- Bill Clinton e Hillary Clinton prestarão depoimento perante o Comitê de Supervisão da Câmara dos EUA sobre o caso Epstein, sem acusações penais contra eles.
- Os ex-dirigentes inicialmente se recusaram a depor pessoalmente, alegando intimações sem propósito legislativo claro; depois concordaram em testemunhar por meio de declarações juramentadas e, finalmente, deporão.
- A votação para declarar o desacato foi suspensa pelo Comitê de Regras após o acordo de depoimento.
- Epstein morreu na prisão em 2019; as investigações envolveram ligações com figuras públicas e destacaram transparência de nomes de vítimas nos arquivos.
- O caso continua com disputas judiciais sobre censura de nomes de vítimas nos arquivos, após divulgações de um último lote de documentos pelo Departamento de Justiça.

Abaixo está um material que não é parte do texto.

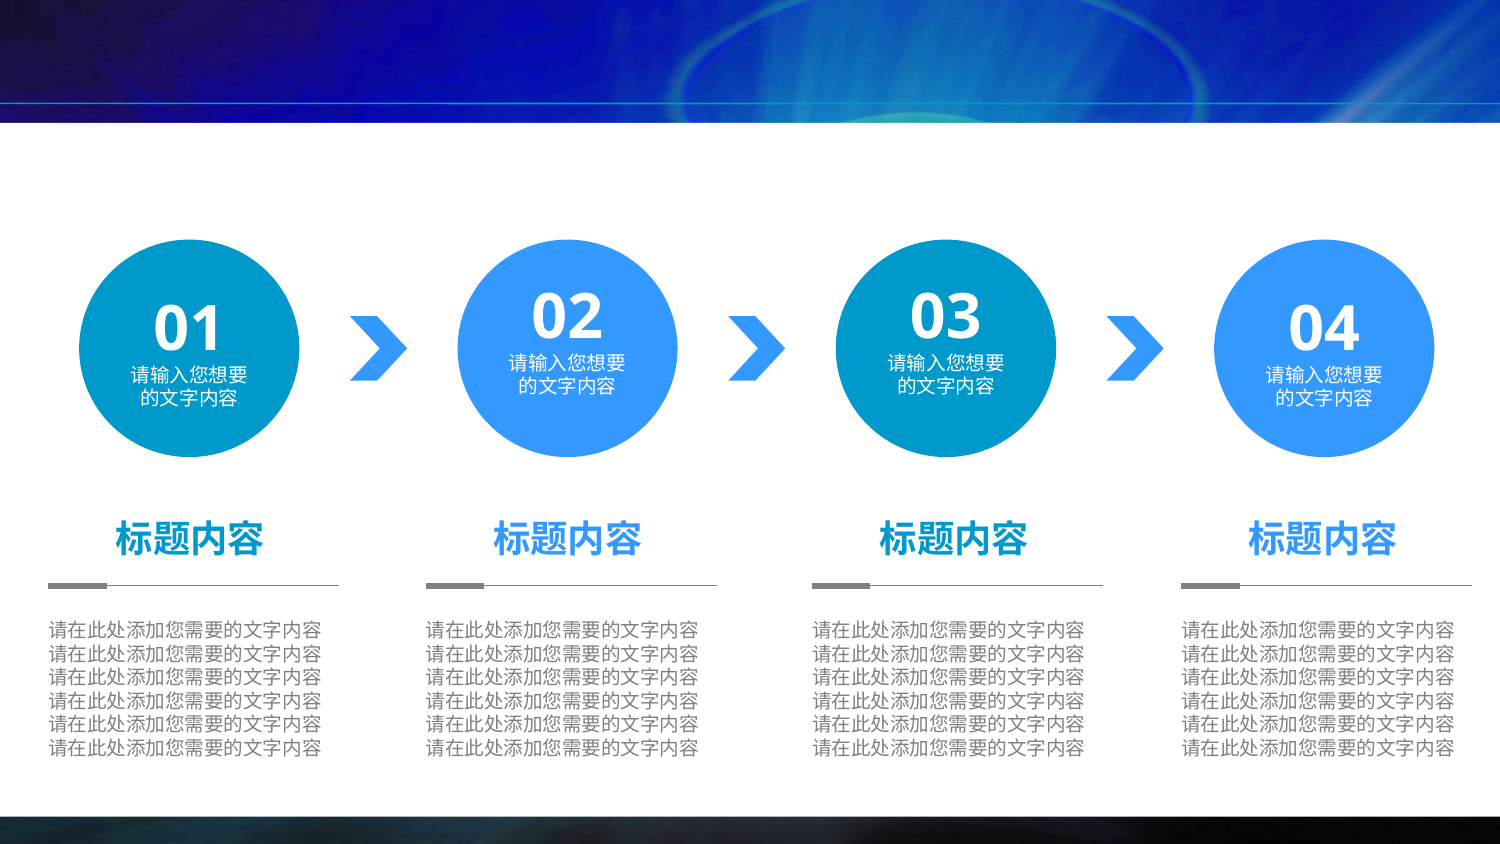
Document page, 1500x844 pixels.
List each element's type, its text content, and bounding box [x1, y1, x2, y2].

picture [0, 817, 1500, 844]
text_box 标题内容 [41, 507, 339, 568]
picture [0, 0, 1500, 102]
picture [0, 105, 1500, 122]
text_box [1106, 316, 1164, 381]
text_box 标题内容 [1174, 507, 1473, 568]
text_box 标题内容 [419, 507, 717, 568]
text_box [349, 316, 408, 381]
text_box 请在此处添加您需要的文字内容请在此处添加您需要的文字内容请在此处添加您需要的文字内容请在此处添加您需要的文字内容 请在此处添加您需要的文字内容 请在此处添加您需要的文字内容 [425, 618, 717, 783]
text_box 03 请输入您想要的文字内容 [835, 239, 1057, 458]
text_box 请在此处添加您需要的文字内容请在此处添加您需要的文字内容请在此处添加您需要的文字内容请在此处添加您需要的文字内容 请在此处添加您需要的文字内容 请在此处添加您需要的文字内容 [48, 618, 339, 830]
text_box 请在此处添加您需要的文字内容请在此处添加您需要的文字内容请在此处添加您需要的文字内容请在此处添加您需要的文字内容 请在此处添加您需要的文字内容 请在此处添加您需要的文字内容 [812, 618, 1103, 783]
text_box 请在此处添加您需要的文字内容请在此处添加您需要的文字内容请在此处添加您需要的文字内容请在此处添加您需要的文字内容 请在此处添加您需要的文字内容 请在此处添加您需要的文字内容 [1181, 618, 1473, 783]
text_box [728, 316, 786, 381]
text_box 02 请输入您想要的文字内容 [457, 239, 678, 458]
text_box 04 请输入您想要的文字内容 [1214, 239, 1435, 458]
text_box 标题内容 [805, 507, 1103, 568]
text_box 01 请输入您想要的文字内容 [79, 239, 300, 458]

Bill Clinton e Hillary Clinton prestarão depoimento ao Congresso dos EUA em investigação sobre Jeffrey Epstein. Não há acusação de crime penal contra eles relacionada às atividades do financista. O depoimento ocorrerá em meio a disputas políticas e a novas revelações sobre o caso.
O Comitê de Supervisão da Câmara, de maioria republicana, acusa os Clintons de descumprimento de intimações para depor sobre vínculos com Epstein, encontrado morto em 2019 na prisão. O casal havia inicialmente se recusado a comparecer.
Após a notícia, a equipe de imprensa dos Clinton informou que eles estarão presentes e que o depoimento estabelece um precedente para todos os parlamentares. A defesa argumenta que as intimações não tinham propósito legislativo claro.
Desdobramentos do caso e defesa
Segundo relatos, os democratas veem a investigação como ferramenta para atacar adversários políticos de Donald Trump, que manteve ligações com Epstein, mas não foi convocado a depor. Trump não foi acusado de crimes ligados ao caso.
A votação para declarar desacato estava suspensa após a mudança de posição dos Clinton. Eles apresentaram declarações juramentadas por escrito para esclarecer o que sabiam sobre Epstein e Ghislaine Maxwell, que cumpre pena de 20 anos por tráfico sexual.
Registros e tentativas de censura
Enquanto isso, um pedido judicial busca bloquear o acesso a parte dos registros da investigação. Vítimas afirmam que seus nomes não estavam censurados nos arquivos divulgados pelo Departamento de Justiça.
O DOJ divulgou o que considerou o último lote de documentos, fotos e vídeos. Jornais apontam que nomes de vítimas tornaram-se visíveis, gerando críticas sobre a proteção de identidades.
Um juiz federal deve ouvir a questão de censura na próxima audiência. O DOJ informou que trabalhará para aplicar novas censuras nos arquivos, após reportagens sobre conteúdo sensível variar entre os materiais.
Contexto institucional
Bill Clinton reconheceu ter utilizado o jato particular de Epstein para atividades da Fundação Clinton, mas afirma que não visitou a ilha associada ao financista. Hillary Clinton manteve posicionamento de cooperação com autoridades da investigação.
As investigações permanecem em andamento, com foco em ligações entre Epstein e figuras públicas de diversos setores. A condução do processo no Congresso continua sem conclusão prevista.